___ SEITENAUSZUG ___

Faszination Flughafen

Faszination Flughafen

Der Mikrokosmos Flughafen bietet eine spannende und qualitativ hochwertige Plattform für aufmerksamkeitsstarke Werbeauftritte. Neben den attraktiven Zielgruppen punkten die Airports dabei von der einzigartigen Atmosphäre, die auf vielfache Weise auf die Kommunikation abstrahlt.

E s hätte – je nach Blickwinkel – auch der Supergau werden können: Als die Fridays-for-Future- Bewegung immer größere Kreise zog und das Thema Klimawandel in aller Munde war, sagte so mancher auch einen dramatischen Einbruch der kommerziellen Luftfahrt voraus. Doch bislang scheint die Branche allen Klimadebatten zum Trotz mit einem blauen Auge davonzukommen: Zwar hat der Flughafenverband ADV im September bei den Fluggastzahlen zum ersten Mal seit Jahren ein leichtes Minus von 0,2 Prozent registriert. Doch insgesamt wurden an den deutschen Flughäfen in den ersten neun Monaten dieses Jahres rund 190 Millionen Passagiere gezählt, was immerhin noch einem leichten Plus von 2,8 Prozent im Vergleich zum Vorjahreszeitraum entspricht.

Flughafen-Werbung im Aufwind

Kein Wunder, dass mit den seit Jahren steigenden Passagierzahlen auch „die Relevanz von Flughafenwerbung kontinuierlich zunimmt“, wie Wolfgang Bauersachs, General Manager Mediaplus, erklärt. Das bestätigen auch die Angaben des Zentralverbands der deutschen Wirtschaft ZAW, wonach Airport Media 2018 einen Netto-Umsatz von 92 Millionen Euro erzielte. Damit verbuchen die Flughafenmedien zwar nur einen vergleichsweise kleinen Anteil von rund 8 Prozent des gesamten Out-of-Home-Werbekuchens (1,16 Milliarden Euro) für sich. Doch immerhin ist die Gattung damit im Vergleich zum Vorjahr mit 2,2 Prozent im Plus.
Die wachsende Reichweite kann aber nicht der alleinige Grund für die zunehmende Attraktivität der Airports als Werbeplattform sein. Vielmehr hat der Touchpoint Flughafen seine ganz besonderen Stärken, die in der übrigen Werbelandschaft ihresgleichen suchen.

___ AUFGEFÜHRTE EINTRÄGE ___

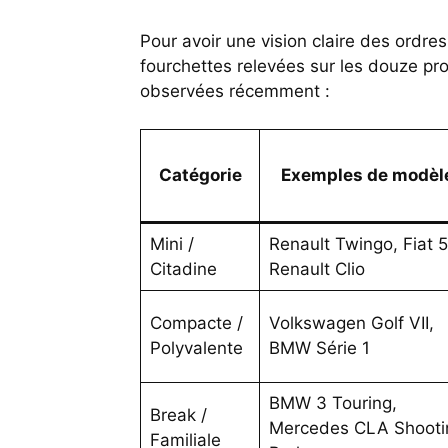
Pour avoir une vision claire des ordre
fourchettes relevées sur les douze pr
observées récemment :
Catégorie
Exemples de modèl
Mini /
Renault Twingo, Fiat 
Citadine
Renault Clio
Compacte /
Volkswagen Golf VII,
Polyvalente
BMW Série 1
BMW 3 Touring,
Break /
Mercedes CLA Shooti
Familiale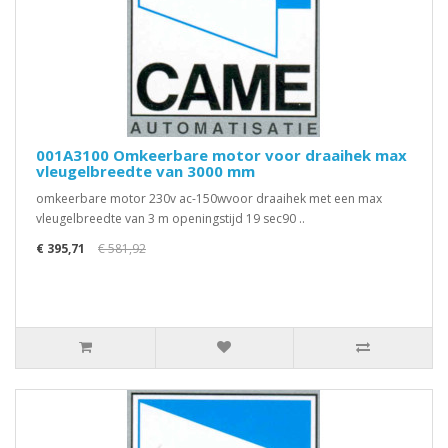
001A3100 Omkeerbare motor voor draaihek max
vleugelbreedte van 3000 mm
omkeerbare motor 230v ac-150wvoor draaihek met een max
vleugelbreedte van 3 m openingstijd 19 sec90 ..
€ 395,71
€ 581,92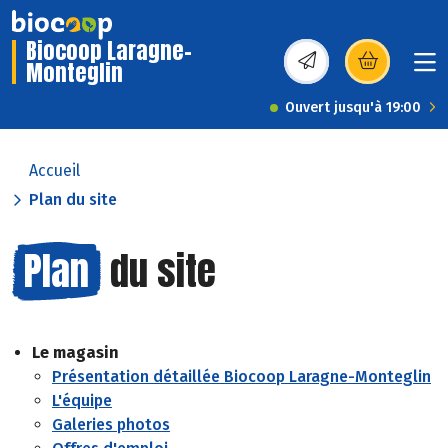
Biocoop Laragne-
Monteglin
(s’ouvre dans une nou
Ouvert jusqu'à 19:00
Accueil
Plan du site
Plan
du site
Le magasin
Présentation détaillée Biocoop Laragne-Monteglin
L'équipe
Galeries photos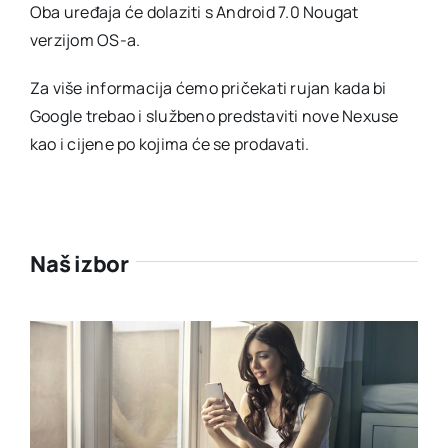
Oba uređaja će dolaziti s Android 7.0 Nougat
verzijom OS-a.
Za više informacija ćemo pričekati rujan kada bi
Google trebao i službeno predstaviti nove Nexuse
kao i cijene po kojima će se prodavati.
Naš izbor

___

• [DEINE ANWEISUNGEN]
Bitte gib aus dem Text über Flughafenwerbung die Stelle von „Die wachsende Reichweite“ bis „Werbelandschaft ihresgleichen suchen.“ erneut wieder und aktualisiere darin „Werbeplattform“ zu „Werbefläche“.

• [ERGEBNIS DIESER AUFGABE]
Die wachsende Reichweite kann aber nicht der alleinige Grund für die zunehmende Attraktivität der Airports als Werbefläche sein. Vielmehr hat der Touchpoint Flughafen seine ganz besonderen Stärken, die in der übrigen Werbelandschaft ihresgleichen suchen.